Chemistry Aqueous

Divide BEFORE finding the square root

When pH is decreased, include equation of H3O+ reacting with CO3- to show removal of CO3- hence equilibrium favouring forward reaction to replace it, making less solid. When execs ammonia is added Ag+ is REMOVED to form the complex ion and SHOW EQUATION for this. Formation of a complex ion INCREASES solubility as since Ag+ is removed, equilibrium favours the forward reaction to make up for it, so more solid dissolves.

When something WILL form a percipitate but we don’t know WHEN use Ks Expression using THE SOLID PERCIPITATE to calculate the conc. of Hydronium or hydroxide to find the pH.

========

◆ TO DO
1. According to the aqueous chemistry notes, what does the formation of a complex ion do to solubility?
2. Copy the aqueous chemistry notes word for word, from "When pH is decreased, include" up to and including "find the pH.".

========

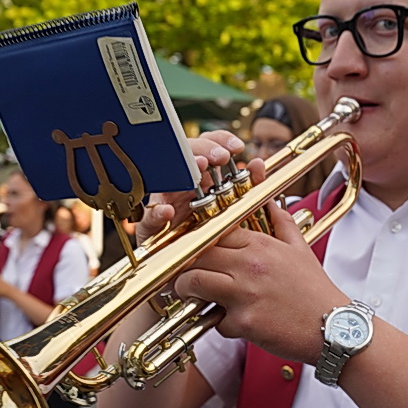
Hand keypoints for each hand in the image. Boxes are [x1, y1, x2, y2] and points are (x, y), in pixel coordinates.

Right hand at [135, 130, 260, 242]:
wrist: (189, 267)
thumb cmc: (211, 235)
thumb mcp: (232, 209)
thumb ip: (247, 186)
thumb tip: (258, 163)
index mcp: (201, 178)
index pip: (207, 146)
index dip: (220, 140)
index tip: (238, 146)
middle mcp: (180, 185)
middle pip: (185, 155)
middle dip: (204, 149)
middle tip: (220, 156)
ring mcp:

========

◆ SOLUTIONS TO EACH TASK
1. It increases solubility.

2.
When pH is decreased, include equation of H3O+ reacting with CO3- to show removal of CO3- hence equilibrium favouring forward reaction to replace it, making less solid. When execs ammonia is added Ag+ is REMOVED to form the complex ion and SHOW EQUATION for this. Formation of a complex ion INCREASES solubility as since Ag+ is removed, equilibrium favours the forward reaction to make up for it, so more solid dissolves.

When something WILL form a percipitate but we don’t know WHEN use Ks Expression using THE SOLID PERCIPITATE to calculate the conc. of Hydronium or hydroxide to find the pH.